Hoch presented his findings at the 245th National Meeting & Exposition of the American Chemical Society, the world’s largest scientific society.
Hoch’s team at FAU Erlangen-Nuremberg, in Erlangen, Germany, explored the condition in a study in which one group of laboratory rats was fed potato chips. Another group was fed, as Hoch puts it, “bland old rat chow”. The researchers then used MRI devices to analyse the rats’ brains, comparing differences in activity between the ‘rats-on-chips’ and ‘rats-on-chow’.
The rat chow contained the same ratio of fat and carbohydrates as the potato chips, but the rats’ brains reacted much more positively to the chips.
“The effect of potato chips on brain activity, as well as feeding behaviour, can only partially be explained by its fat and carbohydrate content,” explained Hoch. “There must be something else in the chips that makes them so desirable.”
When offered one of three test foods - powdered rat chow, a mixture of fat and carbs, or potato chips - the rats more actively pursued the potato chips. What’s more, the rats were most active after eating the chips. Hoch puts this down to the chips’ high energy content.
Mapping the rats’ brains with manganese-enhanced magnetic resonance imaging (MEMRI), the researchers found that the reward and addiction centres in the brain recorded the most activity. But the food intake, sleep, activity and motion areas also were stimulated significantly differently by eating the potato chips.

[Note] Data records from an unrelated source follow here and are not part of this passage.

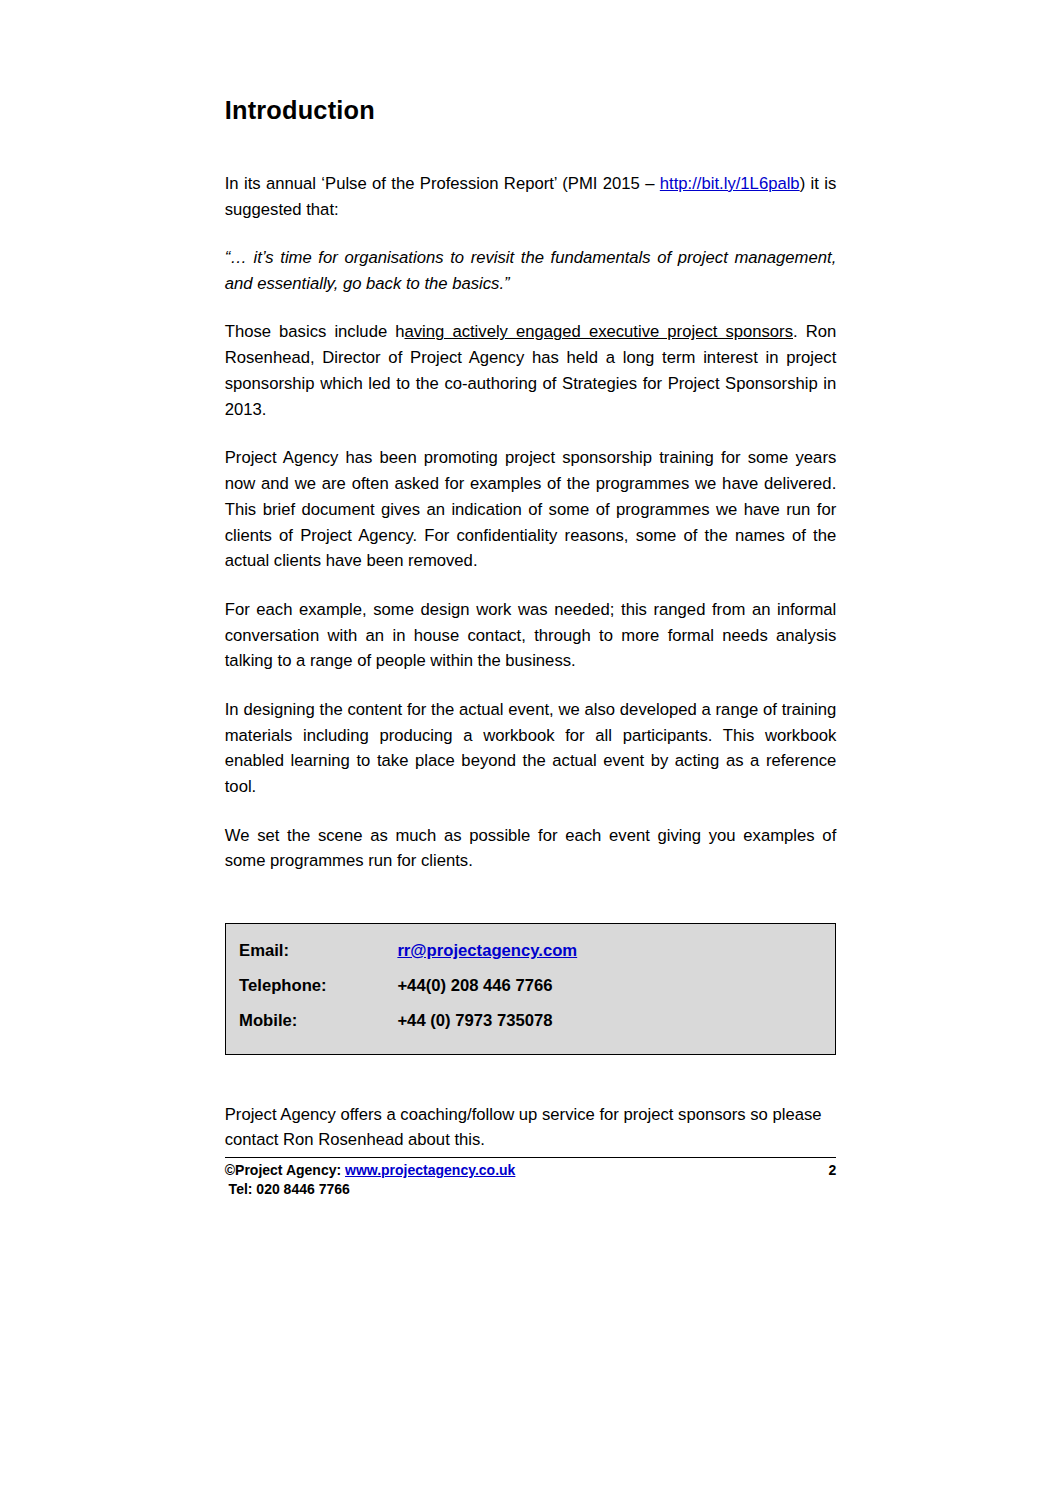Introduction
In its annual ‘Pulse of the Profession Report’ (PMI 2015 – http://bit.ly/1L6palb) it is suggested that:
“… it’s time for organisations to revisit the fundamentals of project management, and essentially, go back to the basics.”
Those basics include having actively engaged executive project sponsors. Ron Rosenhead, Director of Project Agency has held a long term interest in project sponsorship which led to the co-authoring of Strategies for Project Sponsorship in 2013.
Project Agency has been promoting project sponsorship training for some years now and we are often asked for examples of the programmes we have delivered. This brief document gives an indication of some of programmes we have run for clients of Project Agency. For confidentiality reasons, some of the names of the actual clients have been removed.
For each example, some design work was needed; this ranged from an informal conversation with an in house contact, through to more formal needs analysis talking to a range of people within the business.
In designing the content for the actual event, we also developed a range of training materials including producing a workbook for all participants. This workbook enabled learning to take place beyond the actual event by acting as a reference tool.
We set the scene as much as possible for each event giving you examples of some programmes run for clients.
| Email: | rr@projectagency.com |
| Telephone: | +44(0) 208 446 7766 |
| Mobile: | +44 (0) 7973 735078 |
Project Agency offers a coaching/follow up service for project sponsors so please contact Ron Rosenhead about this.
©Project Agency: www.projectagency.co.uk
Tel: 020 8446 7766
2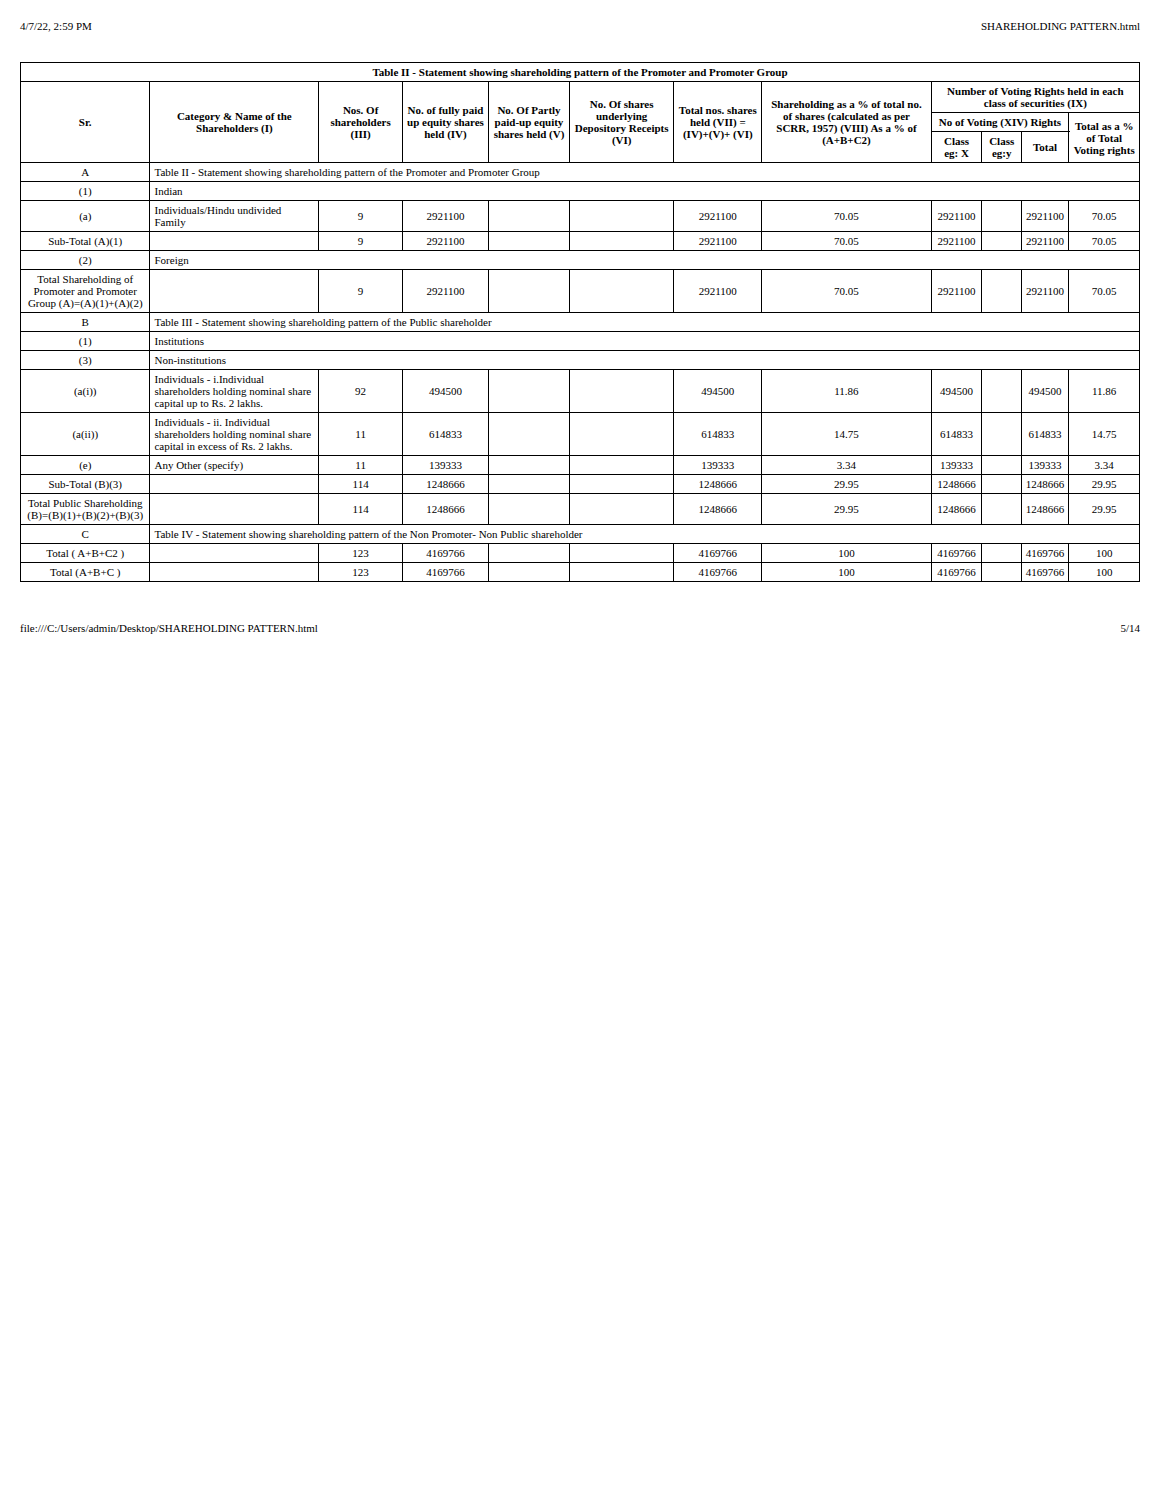4/7/22, 2:59 PM
SHAREHOLDING PATTERN.html
| Table II - Statement showing shareholding pattern of the Promoter and Promoter Group |
| Sr. | Category & Name of the Shareholders (I) | Nos. Of shareholders (III) | No. of fully paid up equity shares held (IV) | No. Of Partly paid-up equity shares held (V) | No. Of shares underlying Depository Receipts (VI) | Total nos. shares held (VII) = (IV)+(V)+ (VI) | Shareholding as a % of total no. of shares (calculated as per SCRR, 1957) (VIII) As a % of (A+B+C2) | Number of Voting Rights held in each class of securities (IX) |
| No of Voting (XIV) Rights | Total as a % of Total Voting rights |
| Class eg: X | Class eg:y | Total |
| A | Table II - Statement showing shareholding pattern of the Promoter and Promoter Group |
| (1) | Indian |
| (a) | Individuals/Hindu undivided Family | 9 | 2921100 | | | 2921100 | 70.05 | 2921100 | | 2921100 | 70.05 |
| Sub-Total (A)(1) | | 9 | 2921100 | | | 2921100 | 70.05 | 2921100 | | 2921100 | 70.05 |
| (2) | Foreign |
| Total Shareholding of Promoter and Promoter Group (A)=(A)(1)+(A)(2) | | 9 | 2921100 | | | 2921100 | 70.05 | 2921100 | | 2921100 | 70.05 |
| B | Table III - Statement showing shareholding pattern of the Public shareholder |
| (1) | Institutions |
| (3) | Non-institutions |
| (a(i)) | Individuals - i.Individual shareholders holding nominal share capital up to Rs. 2 lakhs. | 92 | 494500 | | | 494500 | 11.86 | 494500 | | 494500 | 11.86 |
| (a(ii)) | Individuals - ii. Individual shareholders holding nominal share capital in excess of Rs. 2 lakhs. | 11 | 614833 | | | 614833 | 14.75 | 614833 | | 614833 | 14.75 |
| (e) | Any Other (specify) | 11 | 139333 | | | 139333 | 3.34 | 139333 | | 139333 | 3.34 |
| Sub-Total (B)(3) | | 114 | 1248666 | | | 1248666 | 29.95 | 1248666 | | 1248666 | 29.95 |
| Total Public Shareholding (B)=(B)(1)+(B)(2)+(B)(3) | | 114 | 1248666 | | | 1248666 | 29.95 | 1248666 | | 1248666 | 29.95 |
| C | Table IV - Statement showing shareholding pattern of the Non Promoter- Non Public shareholder |
| Total ( A+B+C2 ) | | 123 | 4169766 | | | 4169766 | 100 | 4169766 | | 4169766 | 100 |
| Total (A+B+C ) | | 123 | 4169766 | | | 4169766 | 100 | 4169766 | | 4169766 | 100 |
file:///C:/Users/admin/Desktop/SHAREHOLDING PATTERN.html
5/14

“By contrast, significant differences in the brain activity comparing the standard chow and the fat carbohydrate group only appeared to a minor degree and matched only partly with the significant differences in the brain activities of the standard chow and potato chips group,” Hoch said.
If scientists can pinpoint the molecular triggers in snacks that stimulate the reward centre in the brain, Hoch says it may be possible to develop drugs or nutrients that can be added to foods to block this attraction to snacks and sweets. The next project for Hoch’s team is to identify these triggers.
Unfortunately, Hoch says these findings are unlikely to work the other way. He says there’s no evidence that ingredients could be added to healthy, but unpopular, foods like Brussels sprouts to affect the rewards centre of the brain so we crave healthy foods.